Entropy Emily's voice piped up over Jane's earpiece.
"Did he try the Sparkly Torpedo Attack again?" Emily said.
"Can we not call it that?" Billy said.
"I love when he does that. It never works," Emily said.
"It does too work!" he said.
"Never not once have you ever done that right. Never not even once, Billy Case."
The dinosaur lashed out with his tail at Jane again. This time she caught it, using those boney spikes for leverage. He tried to shake her off with a few big, sweeping swings, but she held on.
"Can we talk about this later? Emily?"
"I just want to point out, for the record, that the Stegosaurus existed during the Jurassic period."
"And this is relevant why?" Billy asked.
"The spikes on his tail. Those are from a Stegosaurus. So calling him Cretaceous Man is a misnomer."
"A little help, Professor Emily!" Jane yelled as the dinosaur shook her free, sending her sprawling back into the crater where she first landed.
The dinosaur charged Jane, his eyes widened, and Jane saw him lift slowly off the ground. Those ridiculous wings flapped uselessly as he drifted, his eyes searched wildly, and the sharp-toothed maw continued to roar furiously.

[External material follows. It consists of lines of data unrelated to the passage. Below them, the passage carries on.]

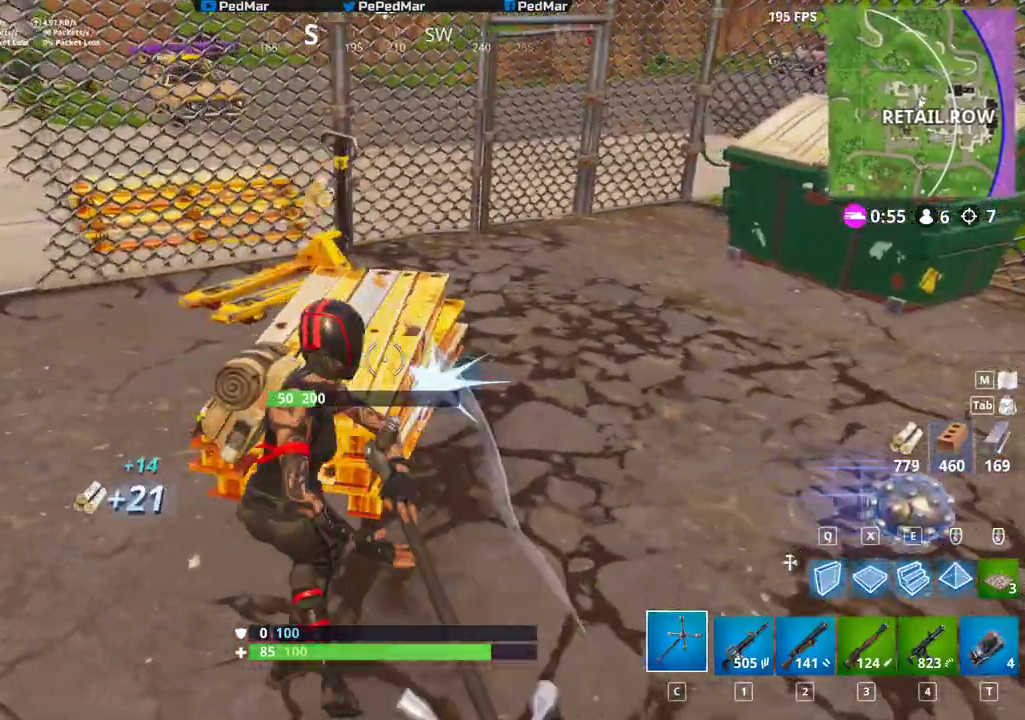
{"keys": ["shift", "w"], "mouse": [], "events": [[183, "w", "down"], [233, "w", "up"], [433, "mouse_left", "up"], [450, "w", "down"], [483, "a", "up"]]}
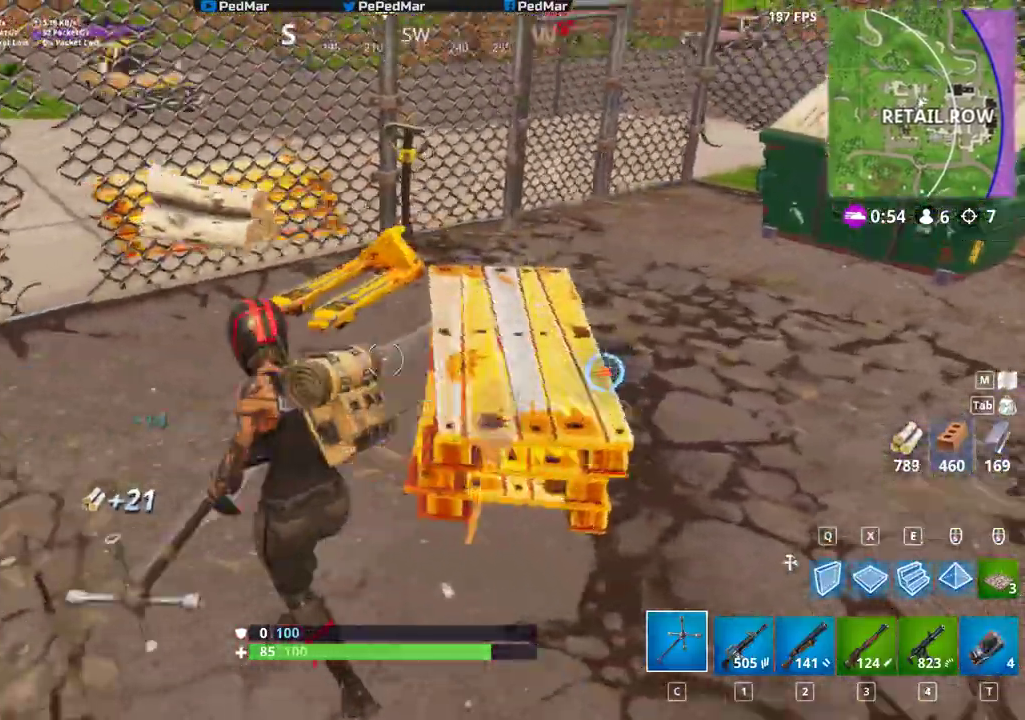
{"keys": ["shift", "w"], "mouse": [], "events": [[83, "shift", "up"], [233, "shift", "down"], [300, "d", "down"], [450, "d", "up"]]}
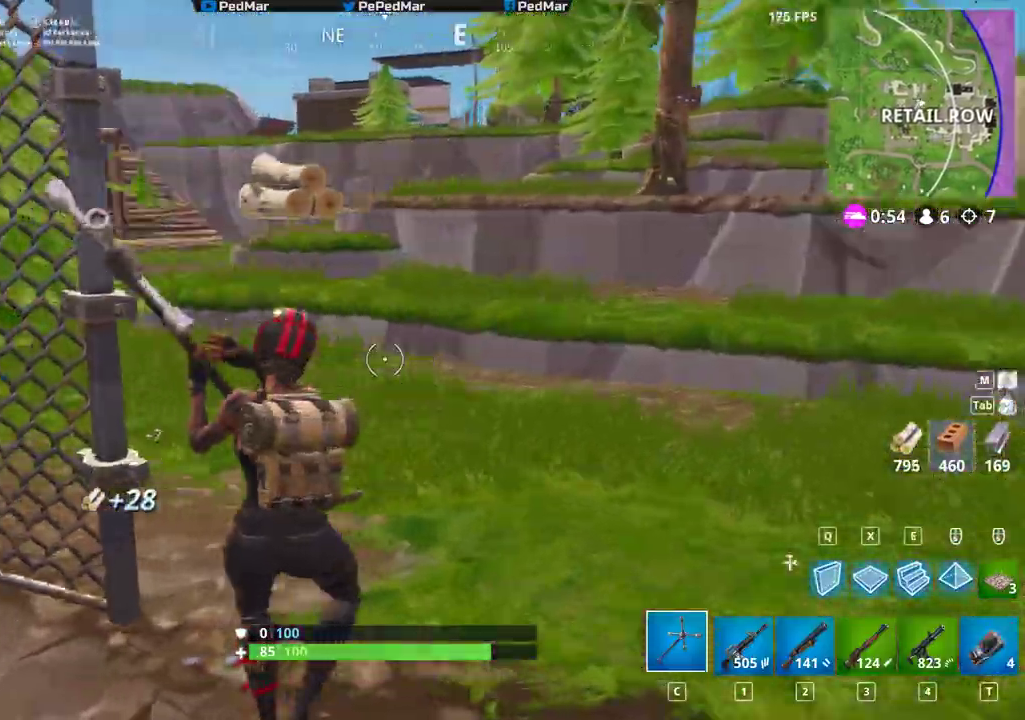
{"keys": ["shift", "w"], "mouse": [], "events": []}
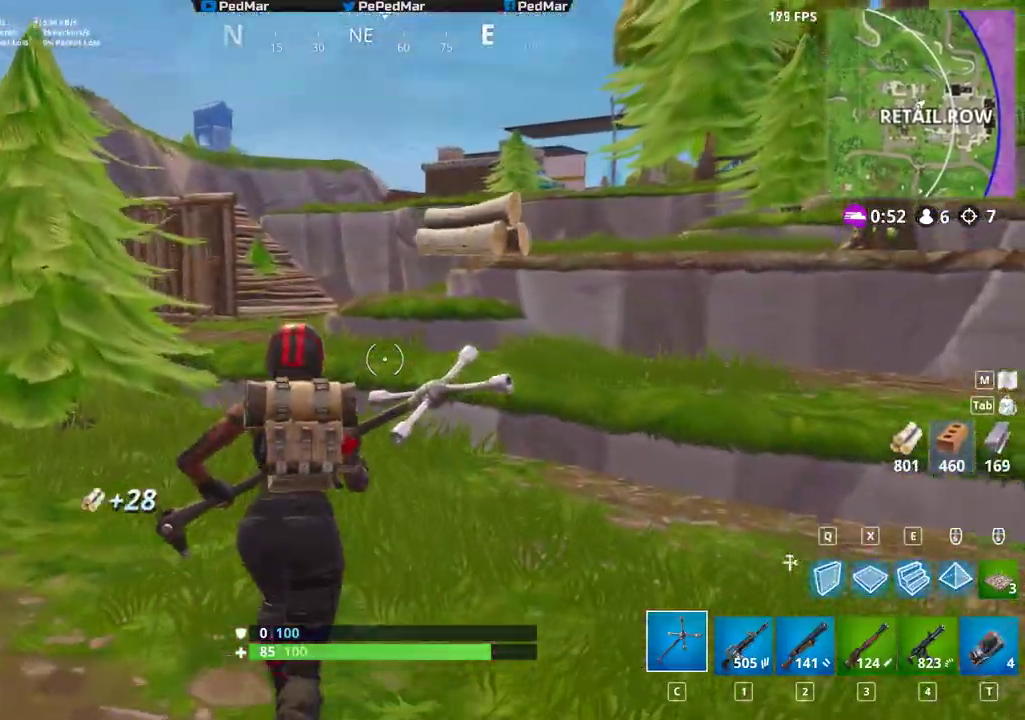
{"keys": ["d", "shift", "w"], "mouse": [], "events": [[117, "a", "down"], [350, "a", "up"], [450, "d", "down"]]}
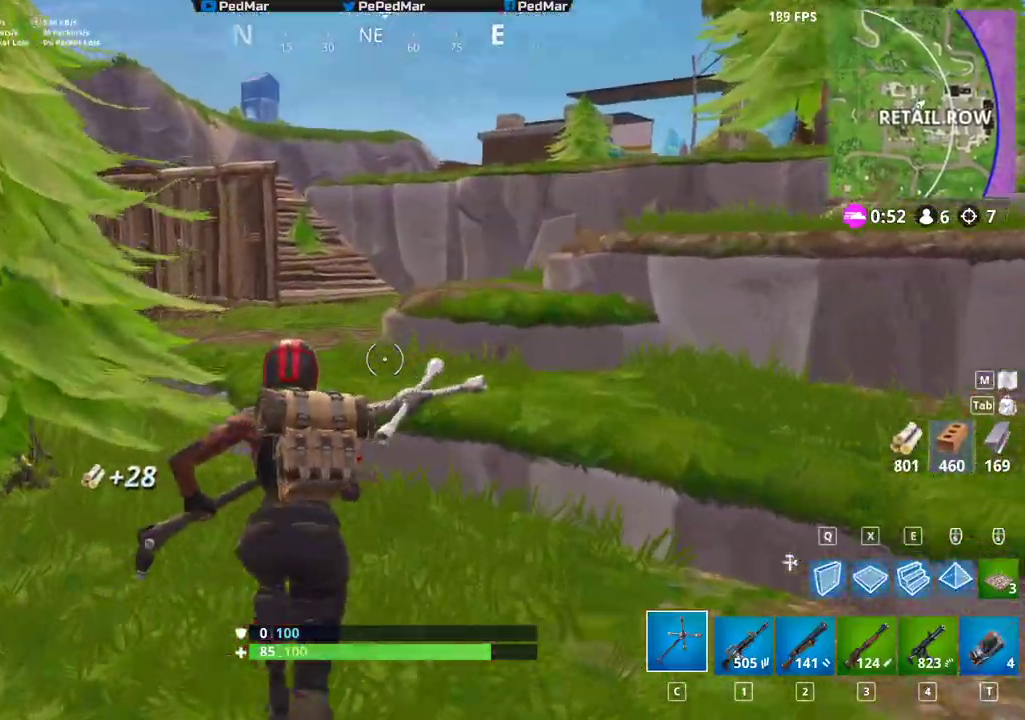
{"keys": ["shift", "w"], "mouse": [], "events": [[50, "d", "up"], [317, "a", "down"], [400, "a", "up"]]}
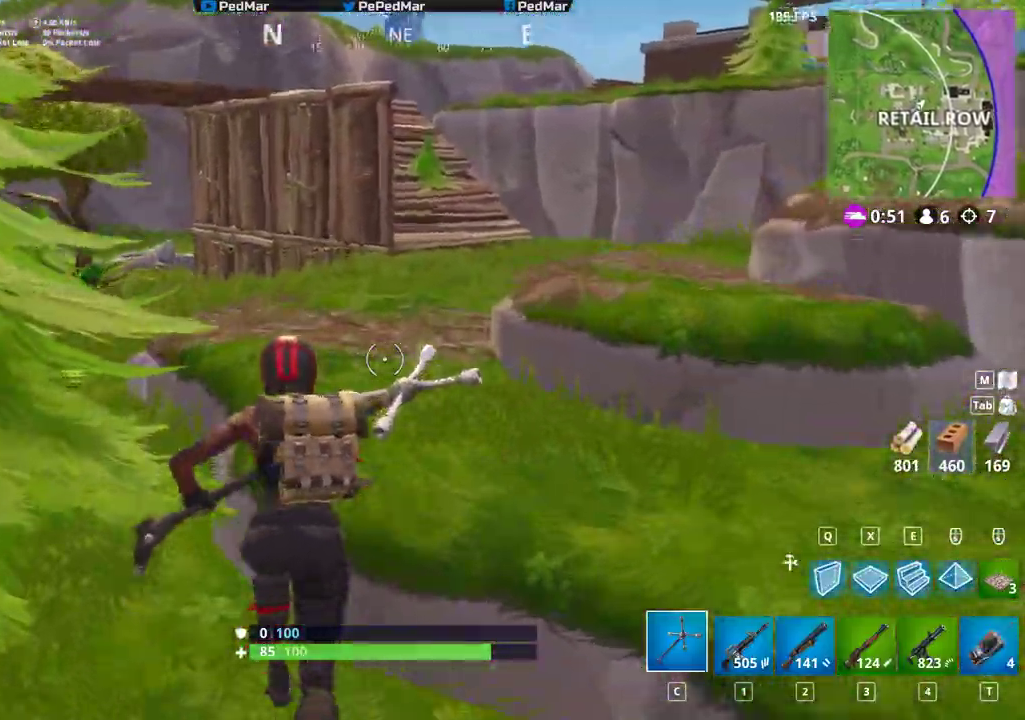
{"keys": ["shift", "w"], "mouse": [], "events": [[283, "a", "down"], [367, "a", "up"]]}
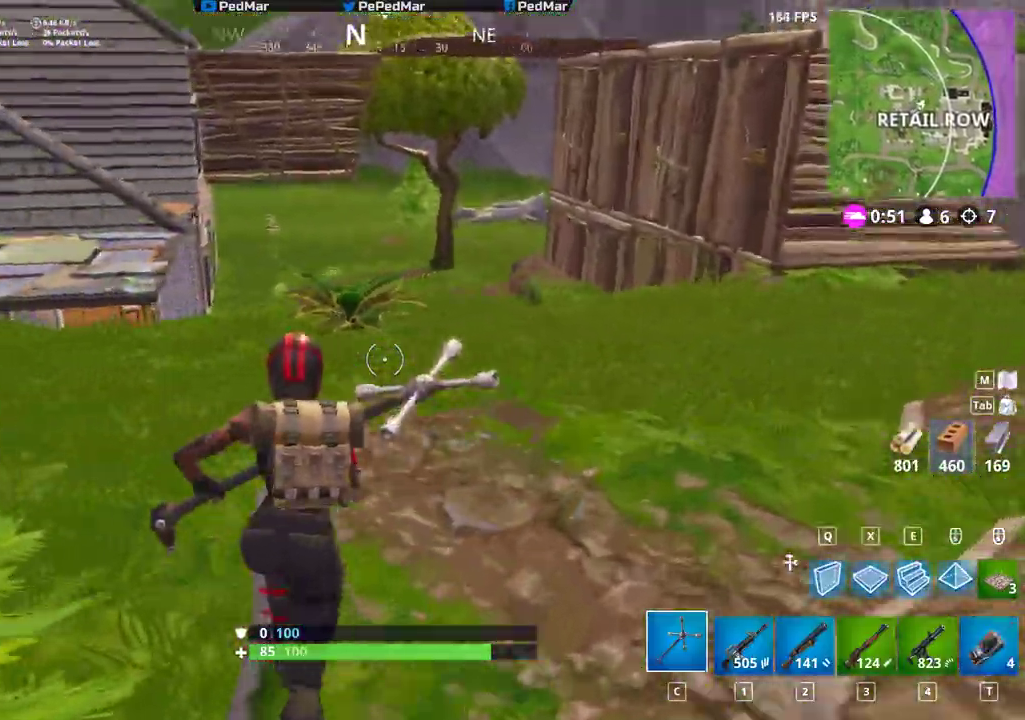
{"keys": ["shift", "w"], "mouse": [], "events": []}
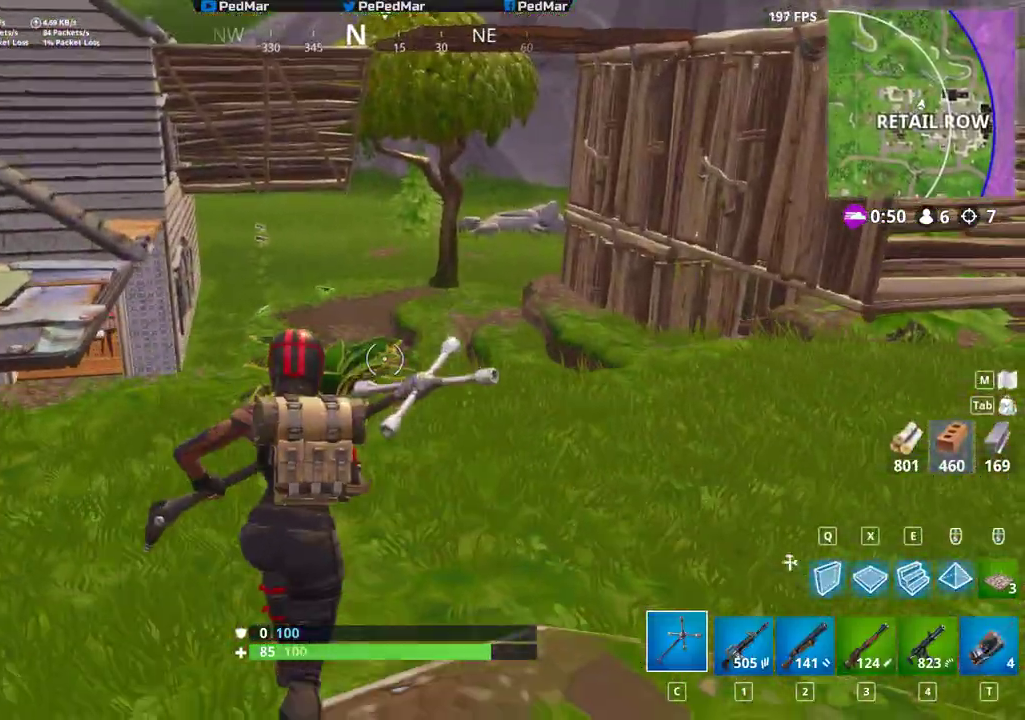
{"keys": ["d", "shift", "w"], "mouse": [], "events": [[450, "d", "down"]]}
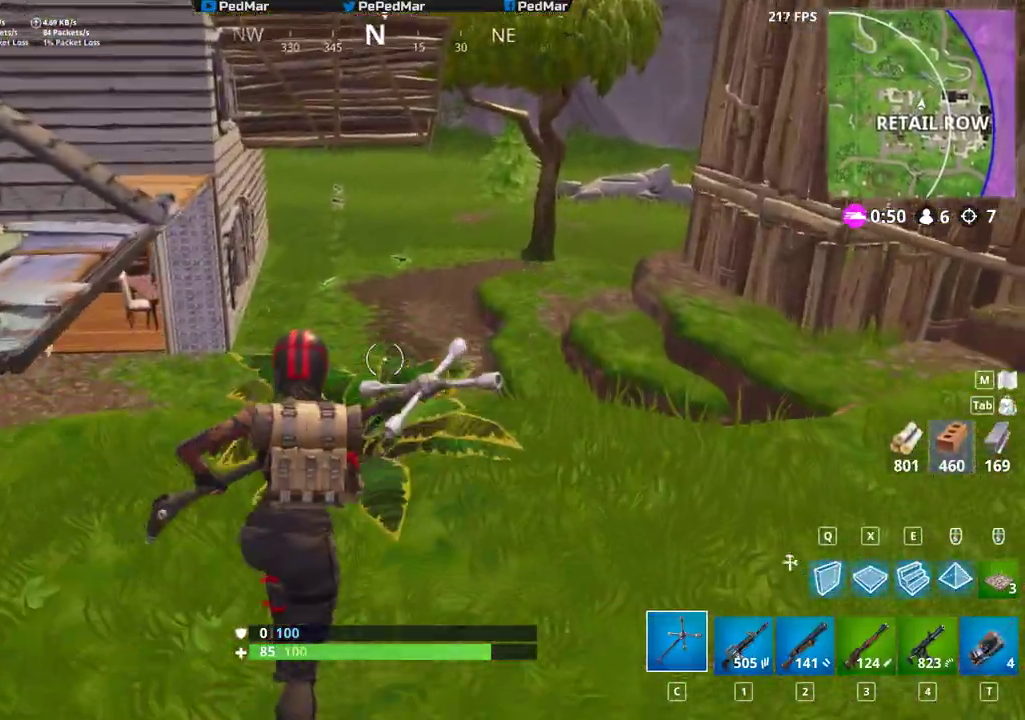
{"keys": ["shift", "w"], "mouse": [], "events": [[367, "d", "up"]]}
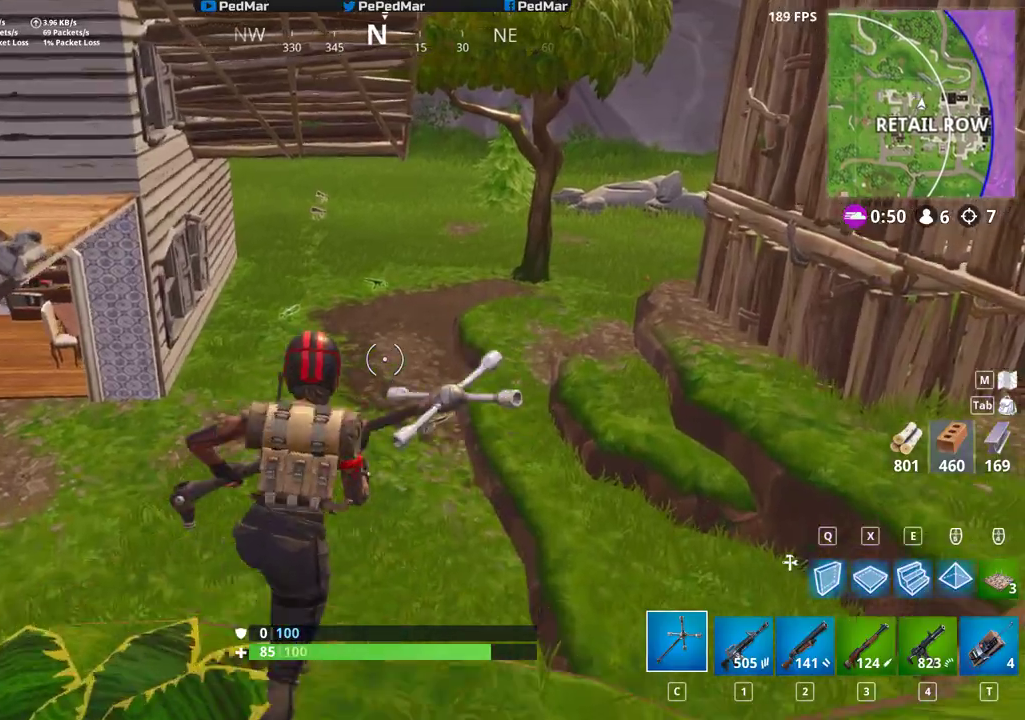
{"keys": ["shift", "w"], "mouse": [], "events": []}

Emily touched down next to Jane, her hands outstretched.
"Hey look, a Floatasaurus!" Emily said.
"Why didn't you do that an hour ago?" Jane asked.
"You looked like you were having fun."
Jane inspected her tattered cape and pulled leaves and twigs out of her hair.
"Yeah, fun," she said.
"Kate and Titus have fun when we fight," Emily said.
"Well, Titus is off on his little soul-searching expedition, and Kate is pouting and being anti-social, so you're stuck with me," Jane said. "And I don't fight for fun."
"Says you," Emily said.
"Says me," said Jane.
She gazed at Cretaceous Man, who stared back with a look of panic in his eyes. "Well, we can't leave you floating there forever. Someone call Sam Barren and ask if he knows where we can put him."
Billy walked up to join her, his blue and white form-fitting costume a wreck of dirt and debris.
"Don't look at me. Where am I going to put a cell phone in this suit?"
"Emily?" Jane asked.
"What do you mean, what? Do you have your phone with you? You always have it with you."
"I am bubbling of floating like wow right now. My phone's in my pocket."
Jane rummaged awkwardly through Emily's pocket, pulling out a cell phone with a plastic cover that looked like the Tardis covering it. Billy motioned for Jane to look at something in the distance.
"We have company."
"News van," Jane said.
"News van? They're really following us this far out?" Billy said.
Jane tossed him Emily's cell phone.
"You call Sam. Emily, bubble of float Cretaceous Man up to ten thousand feet so the news cameras can't get a peak at him. I'll deal with the press."
"You always deal with the press," Emily said.
"We let you say one thing on camera one time and it became an internet meme. You're not allowed to talk to the press. Go," Jane said.
Emily drifted skyward like a loose balloon. Billy winked at Jane once and then took off to join Emily in the sky, cell phone to his ear, clearly laughing at something Sam had said on the other line.
Jane sighed. Leading this team of lunatics was difficult enough, but being the unofficial press liaison was the part that was really going to drive her insane.